BEGIN ENTRIES SUPPLIED

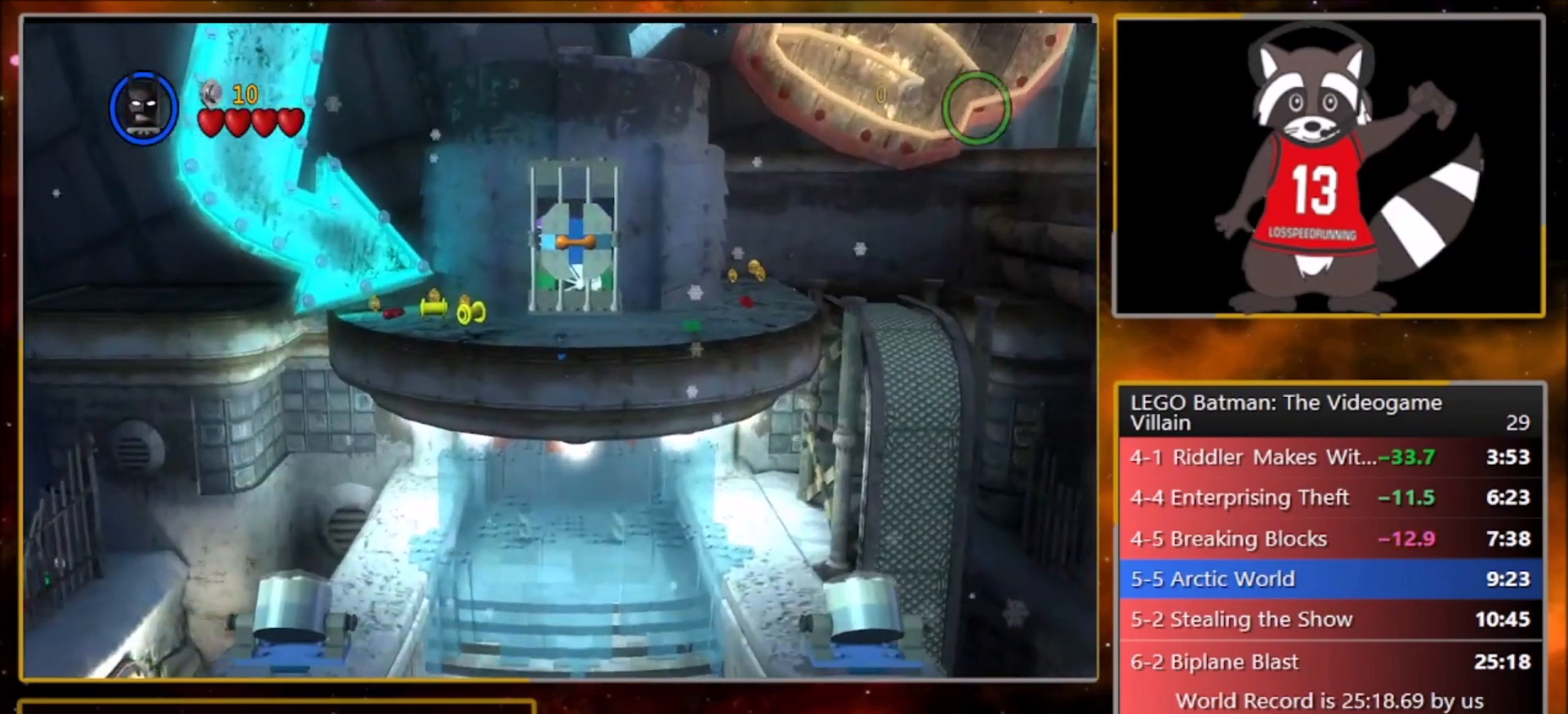
{"buttons": [], "left_stick": "down", "events": [[200, "left_stick", "down"]]}
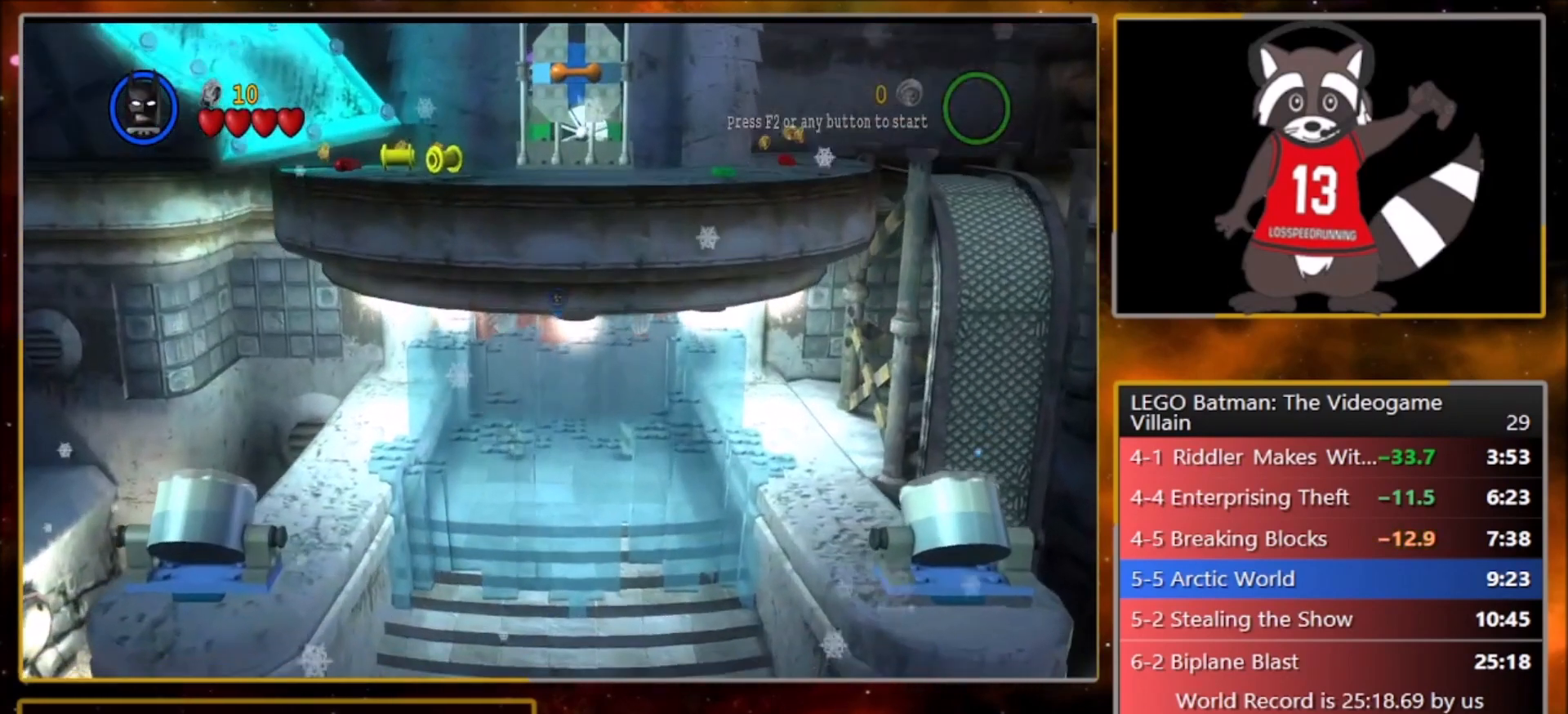
{"buttons": [], "left_stick": "left", "events": [[433, "left_stick", "left"]]}
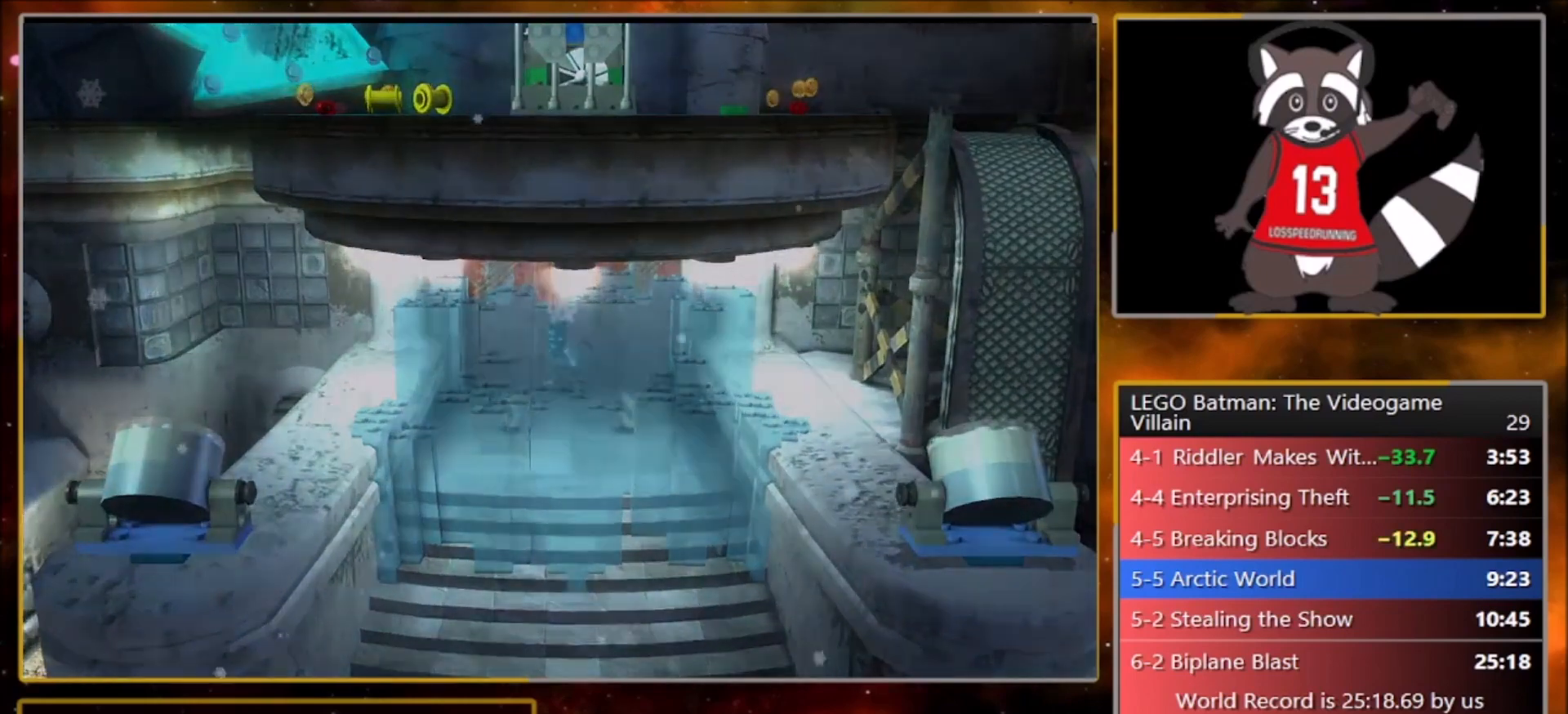
{"buttons": [], "left_stick": "up", "events": [[67, "left_stick", "up"]]}
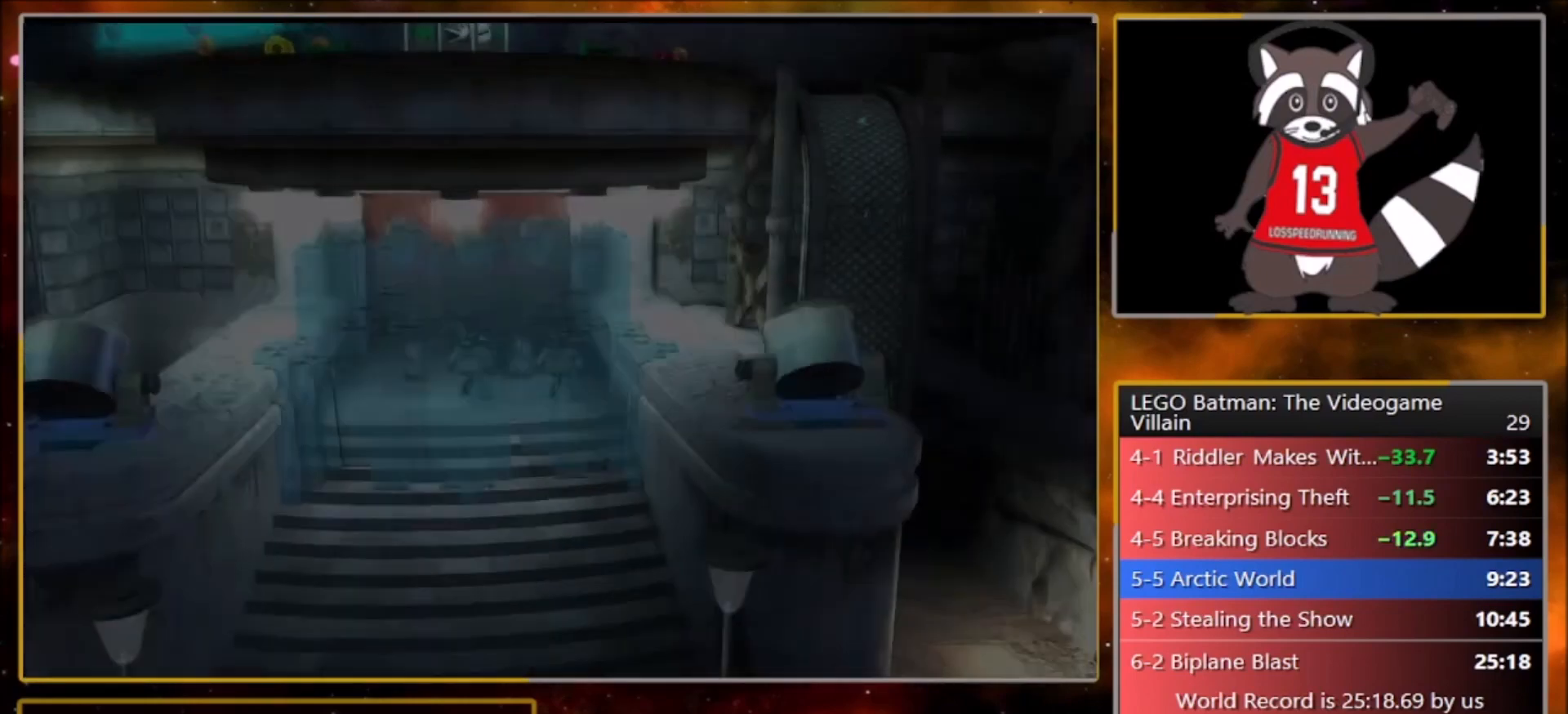
{"buttons": [], "left_stick": "up", "events": []}
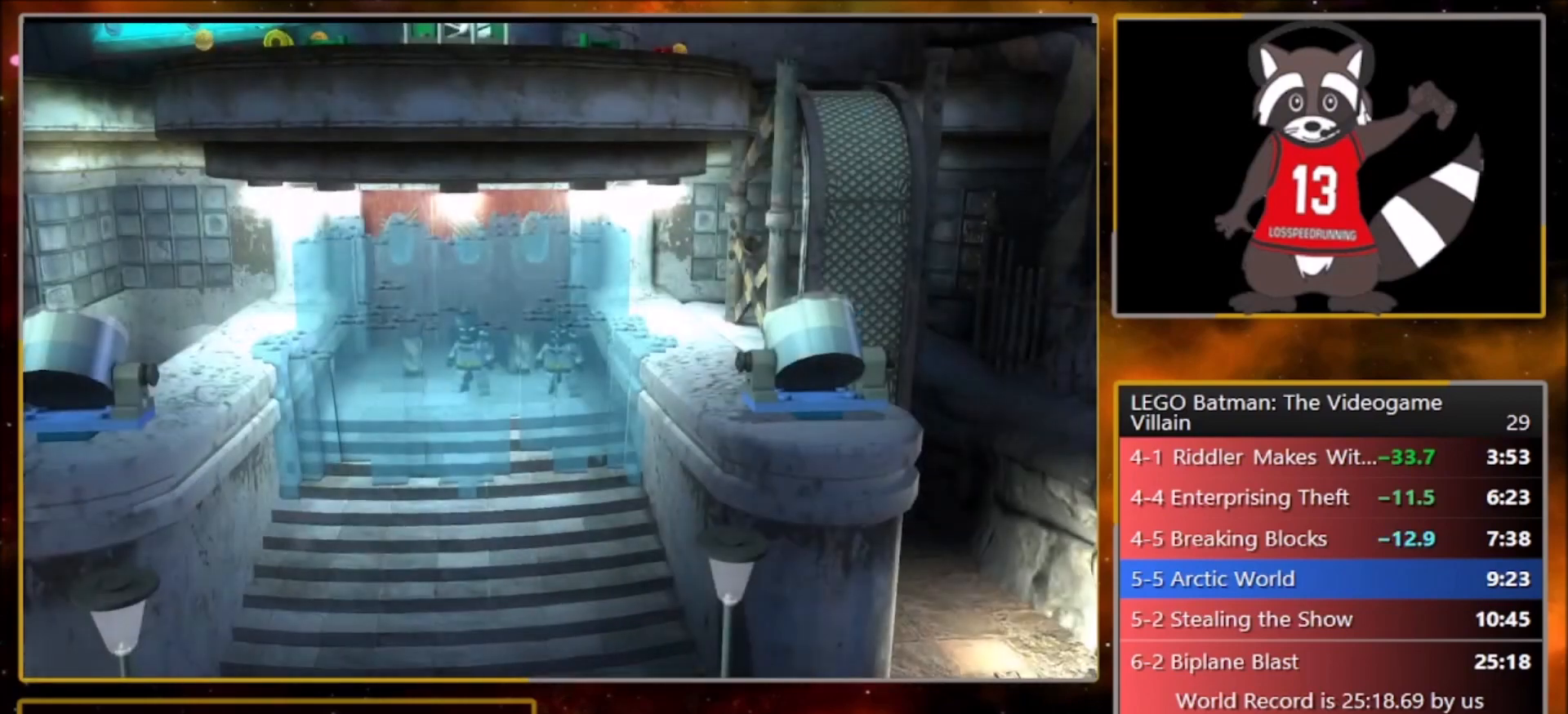
{"buttons": [], "left_stick": "up", "events": [[300, "CROSS", "down"], [434, "CROSS", "up"]]}
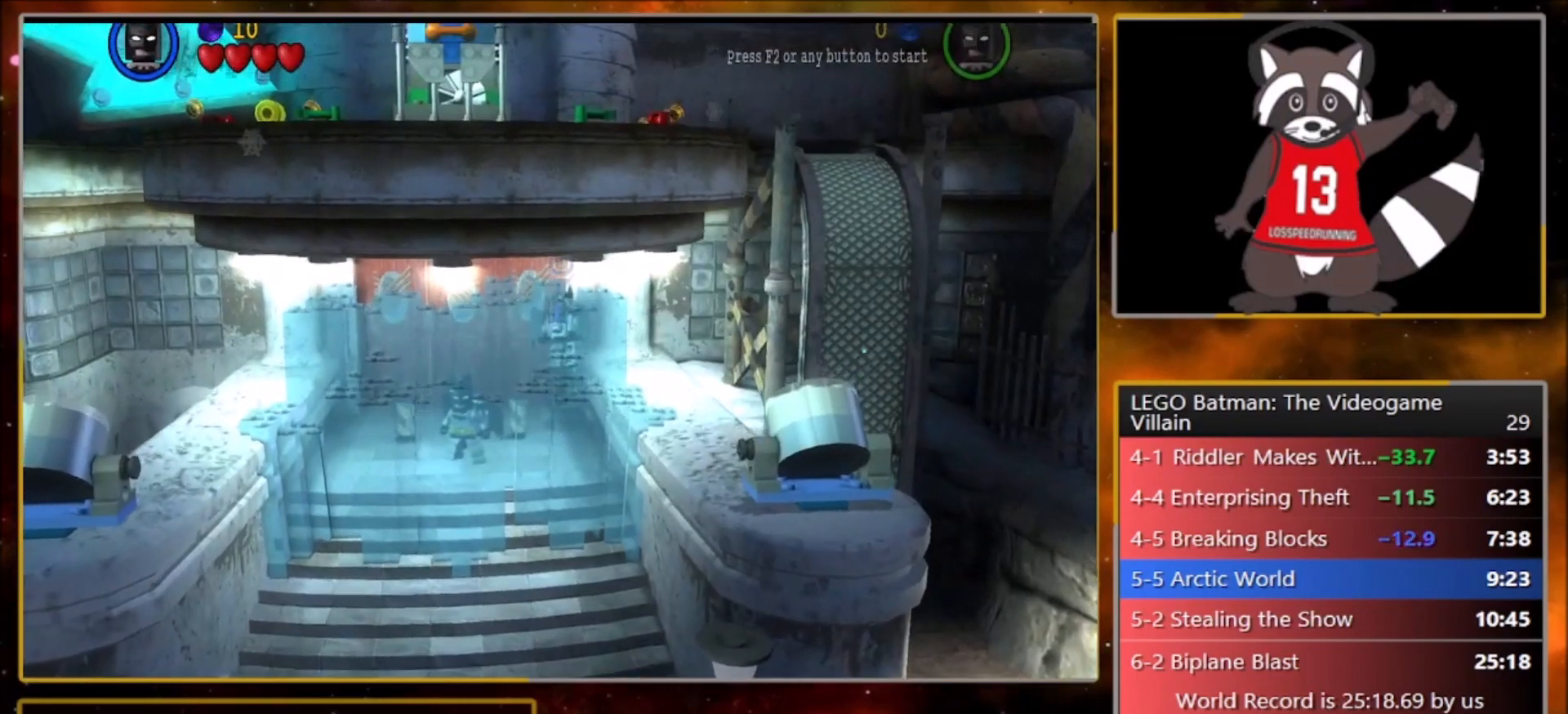
{"buttons": [], "left_stick": "up", "events": [[166, "CROSS", "down"], [233, "CROSS", "up"]]}
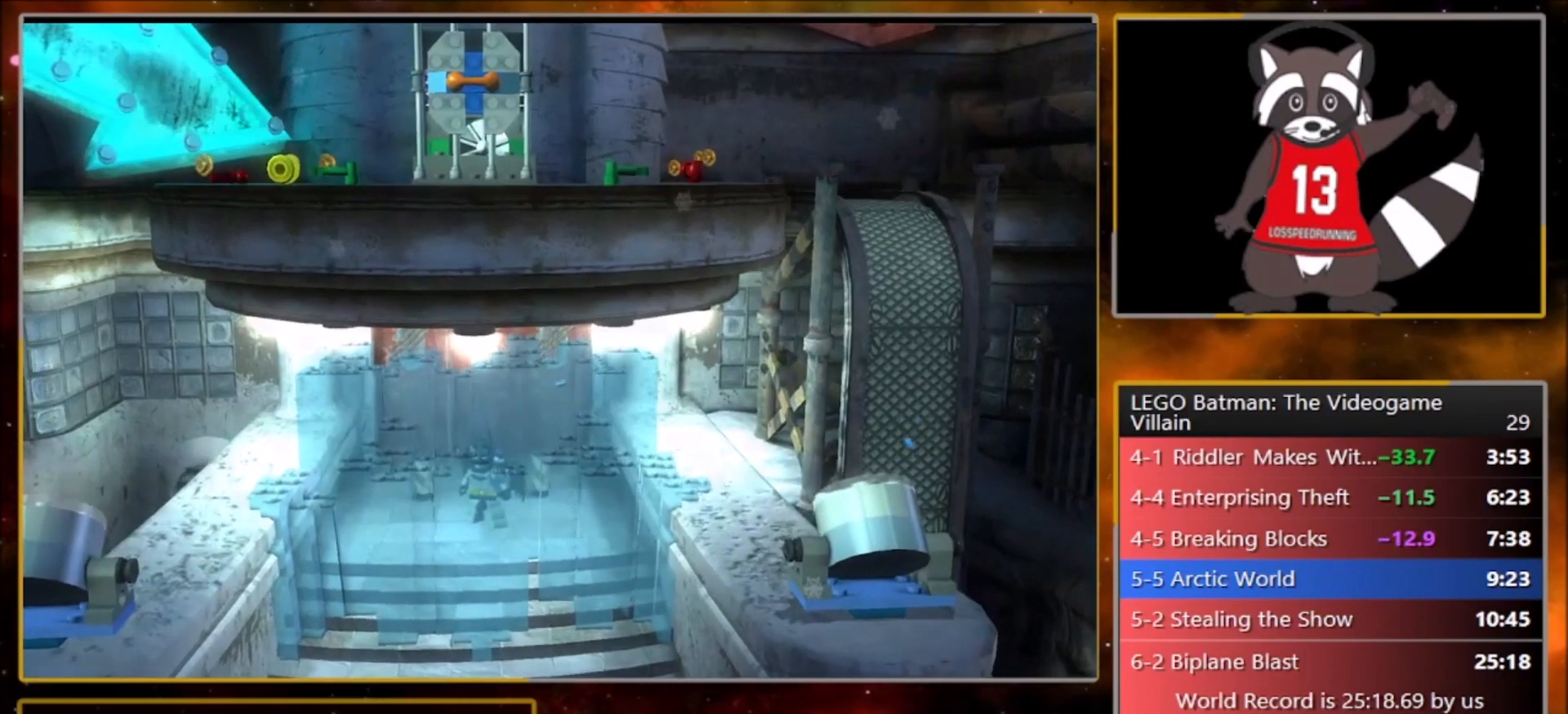
{"buttons": [], "left_stick": "up", "events": [[267, "left_stick", "center"], [401, "left_stick", "up"]]}
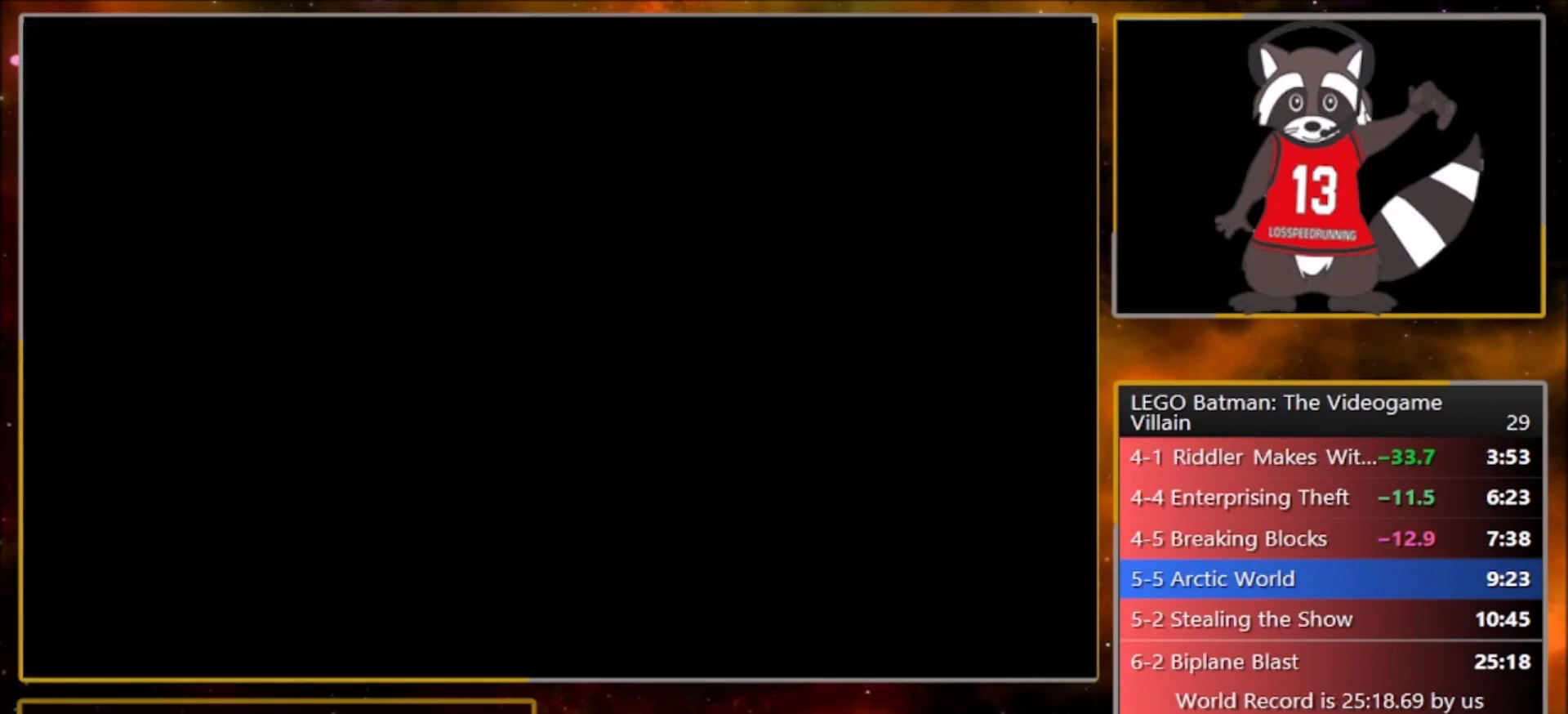
{"buttons": [], "left_stick": "up", "events": []}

END ENTRIES SUPPLIED

TASK REQUIREMENTS:
Each entry above should be printed again word for word, with any picture dropped.

ANSWER SPACE:
{"buttons": [], "left_stick": "down", "events": [[200, "left_stick", "down"]]}
{"buttons": [], "left_stick": "left", "events": [[433, "left_stick", "left"]]}
{"buttons": [], "left_stick": "up", "events": [[67, "left_stick", "up"]]}
{"buttons": [], "left_stick": "up", "events": []}
{"buttons": [], "left_stick": "up", "events": [[300, "CROSS", "down"], [434, "CROSS", "up"]]}
{"buttons": [], "left_stick": "up", "events": [[166, "CROSS", "down"], [233, "CROSS", "up"]]}
{"buttons": [], "left_stick": "up", "events": [[267, "left_stick", "center"], [401, "left_stick", "up"]]}
{"buttons": [], "left_stick": "up", "events": []}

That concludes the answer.